An authorized translation by Havana Times (from the Spanish original) published by BBC Mundo.

 


7 thoughts on “The Role of Cuba’s Legislators

  • Addendum to my last comment: It all comes back to the attitude of sincere socialists toward private property, and how a vanguard party in state power should conceptualize “socialist” property. If a theoretical error is made here, the whole building of socialism is subverted and ultimately destroyed.

    The Utopians–Saint Simon, Fourier, Owen and others–recoiled at the obsession of their privileged-class fellows with owning private productive property and using it to exploit the working people. They concluded that the institution of private property itself is the great evil, and that it must be abolished immediately. They concocted schemes and built communes to do just that. But their projects came to nothing or failed outright.

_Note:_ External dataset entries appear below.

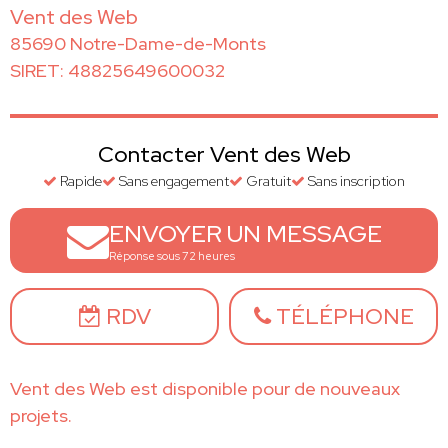
Vent des Web
85690 Notre-Dame-de-Monts
SIRET: 48825649600032
Contacter Vent des Web
Rapide
Sans engagement
Gratuit
Sans inscription
ENVOYER UN MESSAGE
Réponse sous 72 heures
RDV
TÉLÉPHONE
Vent des Web est disponible pour de nouveaux
projets.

    The contrary, working class socialist movement however took a different view toward private property. In France they reasoned that the institution of private property was not the thing that was evil, but the fact that such property was concentrated in too few hands–of the capitalists. Socialism developed first therefore as a movement of the working proletarians and peasants to “take over” ownership of the means of production directly, as private plots in rural areas and associations, cooperatives and mutuals in more urban areas.

    The banks and bourgeoisie were horrified of course at the prospect of the workers taking over the means of production directly. They sought to inject injected into the socialist movement the idea that private property ownership is a nasty, evil condition and must be avoided. The notion that the state must be the agent of the workers and be the owner of the instruments of production came into the movement and has screwed up socialism ever since.

    The PCC’s incorrect attitude toward peasants, restaurateurs, etc. has a long history. Private property can and must exist under socialism, or socialism fails miserably. Socialist property is not necessarily state property. It is any property ownership that contributes productively and patriotically to socialist prosperity and success.